The United States Department of Defense recently put out a Request for Information (RFI) regarding Executive Order 13920 (Securing the United States Bulk-Power System). While Finite State does not typically publish our RFI submissions, the urgency of this issue and the fact that these answers will be available to the public allow us to do so in this instance.
Among other things, the Executive Order:
“Prohibits any acquisition, importation, transfer, or installation of bulk-power system electric equipment which has a nexus with any foreign adversary and poses an undue risk to national security, the economy, or the safety and security of Americans” — energy.gov
Will prohibiting installation of equipment manufactured by foreign adversaries secure our bulk-power system?
It is our belief that simply banning equipment from foreign adversaries will not address or entirely prevent vulnerabilities within our critical infrastructure, and that it is imperative that we recognize the impact of a globalized economy on our supply chains. The reality is, if you look deeply enough every supply chain is at risk of compromise by potential adversaries.
Trying to solve this through vendor self reporting and lightweight 3rd-party risk assessments will never work.
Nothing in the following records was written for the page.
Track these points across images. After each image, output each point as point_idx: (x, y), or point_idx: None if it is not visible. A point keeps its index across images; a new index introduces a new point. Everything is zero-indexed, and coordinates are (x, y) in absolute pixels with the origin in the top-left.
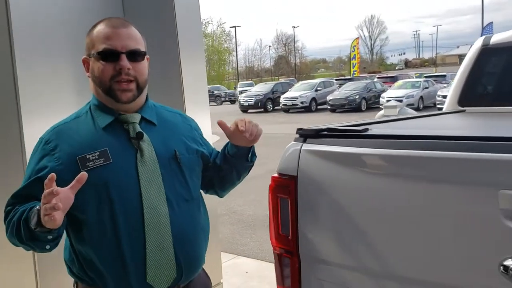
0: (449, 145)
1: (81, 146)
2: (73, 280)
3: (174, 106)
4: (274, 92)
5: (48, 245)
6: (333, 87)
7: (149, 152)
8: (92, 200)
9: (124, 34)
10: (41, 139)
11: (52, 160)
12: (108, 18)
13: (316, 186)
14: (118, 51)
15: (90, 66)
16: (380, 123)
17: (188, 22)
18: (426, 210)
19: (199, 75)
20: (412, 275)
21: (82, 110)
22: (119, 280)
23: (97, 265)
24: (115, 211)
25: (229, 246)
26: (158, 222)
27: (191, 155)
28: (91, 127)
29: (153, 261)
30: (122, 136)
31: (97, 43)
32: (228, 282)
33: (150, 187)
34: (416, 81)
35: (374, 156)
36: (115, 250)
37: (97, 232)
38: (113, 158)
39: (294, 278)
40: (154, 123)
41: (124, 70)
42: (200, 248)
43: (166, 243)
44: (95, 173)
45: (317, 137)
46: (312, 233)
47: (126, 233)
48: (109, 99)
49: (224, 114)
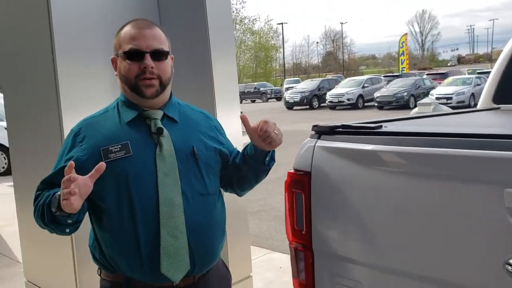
0: (456, 143)
1: (105, 138)
2: (97, 267)
3: (205, 105)
4: (320, 89)
5: (68, 229)
6: (380, 84)
7: (168, 147)
8: (112, 190)
9: (149, 35)
10: (72, 131)
11: (79, 151)
12: (134, 19)
13: (329, 182)
14: (142, 51)
15: (118, 65)
16: (406, 120)
17: (219, 22)
18: (434, 208)
19: (230, 75)
20: (419, 272)
21: (111, 105)
22: (135, 268)
23: (115, 252)
24: (133, 201)
25: (265, 242)
26: (172, 213)
27: (209, 152)
28: (117, 121)
29: (167, 252)
30: (144, 131)
31: (123, 43)
32: (261, 276)
33: (166, 179)
34: (467, 78)
35: (386, 153)
36: (132, 239)
37: (116, 220)
38: (133, 151)
39: (308, 271)
40: (175, 120)
41: (148, 68)
42: (214, 241)
43: (180, 234)
44: (116, 164)
45: (331, 133)
46: (325, 228)
47: (142, 223)
48: (134, 95)
49: (267, 112)
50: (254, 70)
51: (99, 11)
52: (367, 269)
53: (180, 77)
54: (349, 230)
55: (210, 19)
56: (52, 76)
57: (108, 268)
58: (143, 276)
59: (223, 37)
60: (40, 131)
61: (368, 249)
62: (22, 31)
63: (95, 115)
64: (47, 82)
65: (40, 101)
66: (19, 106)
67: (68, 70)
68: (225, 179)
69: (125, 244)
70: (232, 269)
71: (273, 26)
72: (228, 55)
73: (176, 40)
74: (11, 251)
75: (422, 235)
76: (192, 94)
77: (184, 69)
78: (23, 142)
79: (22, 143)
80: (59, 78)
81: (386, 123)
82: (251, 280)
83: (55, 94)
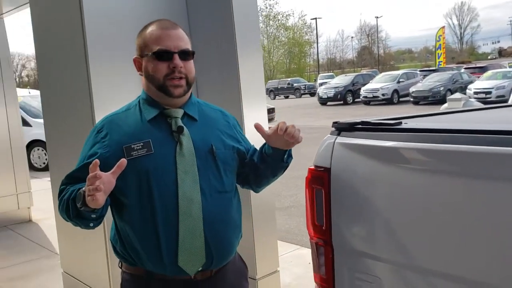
0: (474, 139)
1: (127, 136)
2: (118, 260)
3: (231, 102)
4: (354, 84)
5: (92, 223)
6: (416, 79)
7: (187, 145)
8: (133, 186)
9: (175, 35)
10: (95, 128)
11: (101, 147)
12: (157, 20)
13: (349, 178)
14: (171, 51)
15: (143, 65)
16: (427, 116)
17: (246, 21)
18: (453, 205)
19: (256, 72)
20: (438, 268)
21: (133, 103)
22: (155, 261)
23: (136, 245)
24: (153, 197)
25: (294, 237)
26: (191, 209)
27: (227, 151)
28: (138, 119)
29: (185, 246)
30: (165, 129)
31: (150, 44)
32: (290, 271)
33: (186, 177)
34: (508, 71)
35: (405, 149)
36: (152, 234)
37: (137, 215)
38: (154, 149)
39: (328, 266)
40: (195, 118)
41: (178, 68)
42: (230, 237)
43: (197, 229)
44: (138, 162)
45: (351, 130)
46: (345, 223)
47: (162, 218)
48: (161, 94)
49: (300, 107)
50: (287, 66)
51: (129, 12)
52: (386, 265)
53: (207, 75)
54: (368, 226)
55: (236, 18)
56: (85, 75)
57: (129, 261)
58: (163, 269)
59: (249, 35)
60: (74, 128)
61: (387, 245)
62: (57, 32)
63: (118, 112)
64: (80, 81)
65: (73, 99)
66: (54, 104)
67: (100, 69)
68: (242, 176)
69: (145, 238)
70: (259, 264)
71: (307, 21)
72: (254, 52)
73: (203, 38)
74: (50, 243)
75: (442, 231)
76: (219, 91)
77: (211, 67)
78: (58, 139)
79: (57, 140)
80: (91, 78)
81: (406, 119)
82: (278, 274)
83: (88, 93)
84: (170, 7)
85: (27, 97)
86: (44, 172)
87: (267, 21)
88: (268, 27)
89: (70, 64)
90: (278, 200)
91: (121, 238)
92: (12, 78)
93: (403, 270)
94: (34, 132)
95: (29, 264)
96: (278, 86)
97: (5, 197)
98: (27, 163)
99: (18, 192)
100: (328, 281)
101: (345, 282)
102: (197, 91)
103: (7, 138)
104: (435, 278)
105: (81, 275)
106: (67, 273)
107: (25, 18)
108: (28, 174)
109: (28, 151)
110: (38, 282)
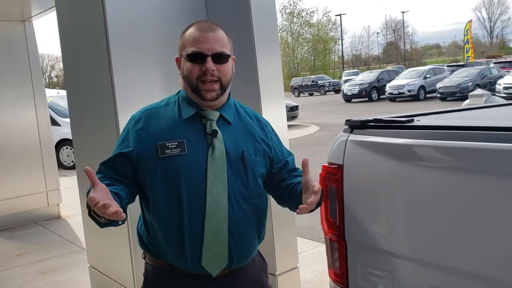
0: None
1: (164, 132)
2: (142, 252)
3: (250, 100)
4: (379, 80)
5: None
6: (443, 74)
7: (220, 149)
8: (163, 184)
9: (211, 38)
10: (133, 118)
11: (136, 139)
12: (198, 21)
13: (361, 175)
14: (204, 54)
15: (181, 65)
16: (441, 113)
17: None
18: (465, 201)
19: (275, 72)
20: (449, 264)
21: (172, 98)
22: (178, 258)
23: (161, 241)
24: (182, 197)
25: (317, 234)
26: (217, 213)
27: (257, 157)
28: (176, 116)
29: (209, 247)
30: (200, 130)
31: (187, 45)
32: (311, 268)
33: (215, 180)
34: None
35: (416, 147)
36: (178, 231)
37: (164, 212)
38: (188, 150)
39: (342, 262)
40: (230, 122)
41: (209, 71)
42: (253, 242)
43: (222, 233)
44: (171, 160)
45: (363, 128)
46: (357, 219)
47: (188, 218)
48: (195, 96)
49: (325, 105)
50: (312, 63)
51: (149, 10)
52: (398, 261)
53: None
54: (380, 221)
55: (254, 17)
56: (108, 75)
57: (153, 253)
58: (185, 265)
59: (267, 32)
60: (99, 126)
61: (399, 241)
62: (81, 33)
63: (157, 106)
64: (103, 80)
65: (97, 98)
66: (79, 104)
67: (122, 68)
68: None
69: (171, 235)
70: (278, 261)
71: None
72: (273, 52)
73: None
74: (78, 239)
75: (452, 228)
76: (238, 90)
77: None
78: (84, 138)
79: (83, 139)
80: (114, 77)
81: (419, 116)
82: (298, 271)
83: (111, 92)
84: (189, 5)
85: (56, 97)
86: (72, 170)
87: (291, 18)
88: (292, 24)
89: (94, 63)
90: None
91: (148, 230)
92: (41, 79)
93: (414, 265)
94: (63, 131)
95: (59, 259)
96: (302, 84)
97: (35, 195)
98: (56, 162)
99: (47, 190)
100: (342, 276)
101: (358, 277)
102: None
103: (37, 137)
104: (447, 274)
105: (107, 269)
106: (93, 267)
107: (54, 21)
108: (57, 172)
109: (57, 150)
110: (68, 276)
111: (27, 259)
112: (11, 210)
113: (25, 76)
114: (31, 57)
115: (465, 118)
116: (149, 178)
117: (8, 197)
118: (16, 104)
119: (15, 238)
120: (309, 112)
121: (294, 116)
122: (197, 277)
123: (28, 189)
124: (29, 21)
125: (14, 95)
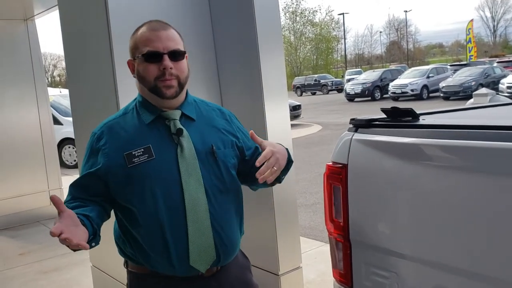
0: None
1: (127, 142)
2: (123, 259)
3: (253, 100)
4: (382, 79)
5: (93, 243)
6: (446, 74)
7: (188, 147)
8: (137, 193)
9: (164, 36)
10: (94, 134)
11: (102, 155)
12: (148, 21)
13: (366, 174)
14: (160, 52)
15: (135, 67)
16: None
17: (267, 15)
18: (469, 201)
19: (278, 70)
20: (453, 264)
21: (129, 106)
22: (163, 265)
23: (143, 250)
24: (158, 203)
25: (320, 234)
26: (198, 212)
27: (227, 149)
28: (136, 123)
29: (195, 246)
30: (164, 132)
31: (140, 45)
32: (315, 267)
33: (190, 179)
34: None
35: (421, 145)
36: (159, 238)
37: (143, 220)
38: (155, 154)
39: (346, 261)
40: (193, 118)
41: (167, 69)
42: (235, 234)
43: (205, 229)
44: (140, 168)
45: (368, 127)
46: (362, 219)
47: (169, 222)
48: (154, 96)
49: (327, 104)
50: (314, 62)
51: (153, 10)
52: (403, 261)
53: (229, 72)
54: (385, 221)
55: (258, 17)
56: (111, 74)
57: (135, 261)
58: (171, 271)
59: (271, 32)
60: None
61: (404, 241)
62: (83, 32)
63: (116, 117)
64: (106, 79)
65: (100, 98)
66: (82, 103)
67: (125, 67)
68: (240, 174)
69: (153, 243)
70: (281, 260)
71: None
72: (276, 49)
73: (225, 35)
74: None
75: (460, 228)
76: (241, 88)
77: (233, 63)
78: (86, 137)
79: (85, 138)
80: (117, 76)
81: (424, 115)
82: (301, 271)
83: (114, 91)
84: (192, 7)
85: (58, 96)
86: (75, 169)
87: (294, 17)
88: (295, 23)
89: (97, 62)
90: (303, 197)
91: (128, 241)
92: (44, 78)
93: (420, 265)
94: (65, 130)
95: (61, 258)
96: (305, 83)
97: (37, 194)
98: (59, 161)
99: (50, 189)
100: (346, 276)
101: (362, 277)
102: (220, 89)
103: (39, 136)
104: (451, 275)
105: (108, 268)
106: (96, 266)
107: (57, 19)
108: (59, 171)
109: (60, 149)
110: (71, 275)
111: (29, 258)
112: (13, 209)
113: (27, 75)
114: (34, 56)
115: (470, 117)
116: (122, 190)
117: (10, 196)
118: (18, 103)
119: (17, 237)
120: (311, 111)
121: (296, 115)
122: (184, 280)
123: (31, 188)
124: (32, 20)
125: (17, 94)
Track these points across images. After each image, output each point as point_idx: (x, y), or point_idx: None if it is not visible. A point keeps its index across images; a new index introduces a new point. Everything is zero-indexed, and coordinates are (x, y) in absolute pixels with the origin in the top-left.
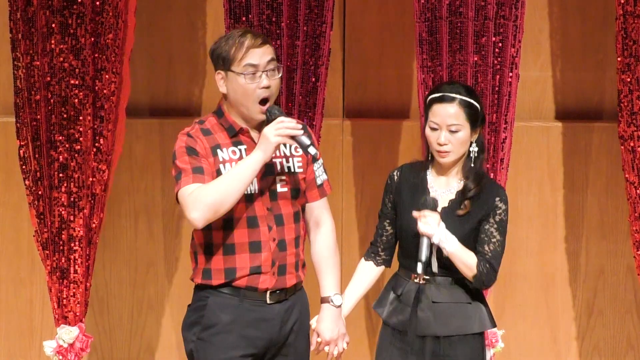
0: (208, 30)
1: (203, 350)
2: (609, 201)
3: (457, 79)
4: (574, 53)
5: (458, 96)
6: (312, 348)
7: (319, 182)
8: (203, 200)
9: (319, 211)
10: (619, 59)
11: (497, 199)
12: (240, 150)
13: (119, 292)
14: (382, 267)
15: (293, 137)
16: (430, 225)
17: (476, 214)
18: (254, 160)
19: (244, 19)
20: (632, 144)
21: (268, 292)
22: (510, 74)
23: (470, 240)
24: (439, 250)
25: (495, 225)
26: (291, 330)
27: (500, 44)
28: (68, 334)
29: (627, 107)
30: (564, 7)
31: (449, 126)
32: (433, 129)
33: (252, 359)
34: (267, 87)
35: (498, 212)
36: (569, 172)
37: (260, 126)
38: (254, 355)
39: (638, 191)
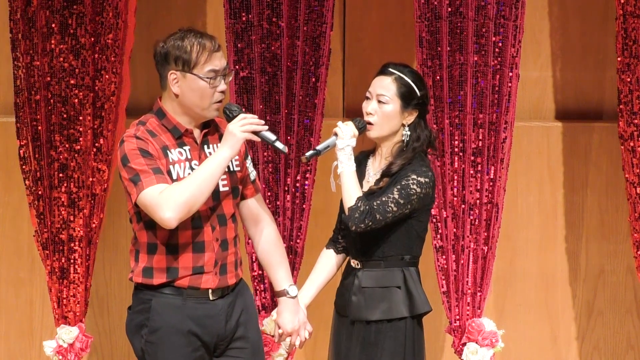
0: (208, 31)
1: (154, 352)
2: (609, 201)
3: (457, 79)
4: (574, 53)
5: (397, 72)
6: (275, 340)
7: (252, 177)
8: (177, 200)
9: (257, 207)
10: (619, 58)
11: (411, 172)
12: (185, 151)
13: (119, 292)
14: (343, 255)
15: (257, 133)
16: (343, 132)
17: (388, 189)
18: (222, 157)
19: (244, 18)
20: (632, 144)
21: (210, 290)
22: (510, 74)
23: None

We need to move away from this trust-based model and focus on a robust, continuous, risk-based approach where every device, software application, and firmware update in the BPS is being screened for real threats and vulnerabilities.
Country of origin and geopolitical risk are but a few factors in a comprehensive supply chain risk management strategy. Supply chain security is a multi-faceted, strategic, global priority, and it requires a collaborative effort between vendors and asset owners. We’re proud to work with manufacturers and asset owners in the energy sector to ensure their firmware, devices, networks, and supply chains are safe.